▶ _Exercise requirements_
Where the data below has the string "somme", return the whole line.

Content starts

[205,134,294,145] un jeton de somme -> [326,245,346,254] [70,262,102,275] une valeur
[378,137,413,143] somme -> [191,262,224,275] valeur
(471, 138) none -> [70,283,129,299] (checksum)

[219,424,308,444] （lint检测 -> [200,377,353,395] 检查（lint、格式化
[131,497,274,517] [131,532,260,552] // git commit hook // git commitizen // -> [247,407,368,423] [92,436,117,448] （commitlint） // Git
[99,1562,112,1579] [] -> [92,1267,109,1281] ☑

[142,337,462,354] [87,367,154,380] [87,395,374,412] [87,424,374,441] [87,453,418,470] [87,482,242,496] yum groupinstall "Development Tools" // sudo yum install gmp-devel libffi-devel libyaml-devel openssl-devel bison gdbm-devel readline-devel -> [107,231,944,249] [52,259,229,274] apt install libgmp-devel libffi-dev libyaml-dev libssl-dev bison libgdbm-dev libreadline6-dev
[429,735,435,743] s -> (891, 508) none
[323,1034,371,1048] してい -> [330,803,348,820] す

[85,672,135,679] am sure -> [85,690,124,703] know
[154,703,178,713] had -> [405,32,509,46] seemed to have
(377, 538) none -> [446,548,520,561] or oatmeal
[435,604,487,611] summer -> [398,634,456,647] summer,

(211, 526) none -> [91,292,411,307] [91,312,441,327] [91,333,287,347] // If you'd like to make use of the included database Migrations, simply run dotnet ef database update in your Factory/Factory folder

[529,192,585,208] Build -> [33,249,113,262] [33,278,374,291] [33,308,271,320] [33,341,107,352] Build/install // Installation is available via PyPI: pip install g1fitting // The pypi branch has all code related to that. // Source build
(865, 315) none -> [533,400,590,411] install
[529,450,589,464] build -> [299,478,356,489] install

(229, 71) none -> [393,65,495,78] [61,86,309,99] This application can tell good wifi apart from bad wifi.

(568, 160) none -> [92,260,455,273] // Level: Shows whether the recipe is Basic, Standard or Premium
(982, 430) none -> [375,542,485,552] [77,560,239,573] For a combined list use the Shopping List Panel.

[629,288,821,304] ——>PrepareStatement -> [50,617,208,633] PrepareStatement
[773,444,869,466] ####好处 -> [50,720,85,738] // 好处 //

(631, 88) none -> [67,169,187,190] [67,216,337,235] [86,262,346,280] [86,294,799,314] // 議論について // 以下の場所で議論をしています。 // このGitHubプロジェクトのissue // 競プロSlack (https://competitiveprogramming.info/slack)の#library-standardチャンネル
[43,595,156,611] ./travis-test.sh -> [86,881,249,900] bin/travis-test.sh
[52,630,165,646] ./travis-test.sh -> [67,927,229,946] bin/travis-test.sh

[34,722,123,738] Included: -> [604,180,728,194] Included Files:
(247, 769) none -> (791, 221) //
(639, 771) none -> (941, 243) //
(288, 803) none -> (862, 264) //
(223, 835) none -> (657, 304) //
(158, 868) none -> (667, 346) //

Content ends

▶ _Response box_
[205,134,294,145] un jeton de somme -> [326,245,346,254] [70,262,102,275] une valeur
[378,137,413,143] somme -> [191,262,224,275] valeur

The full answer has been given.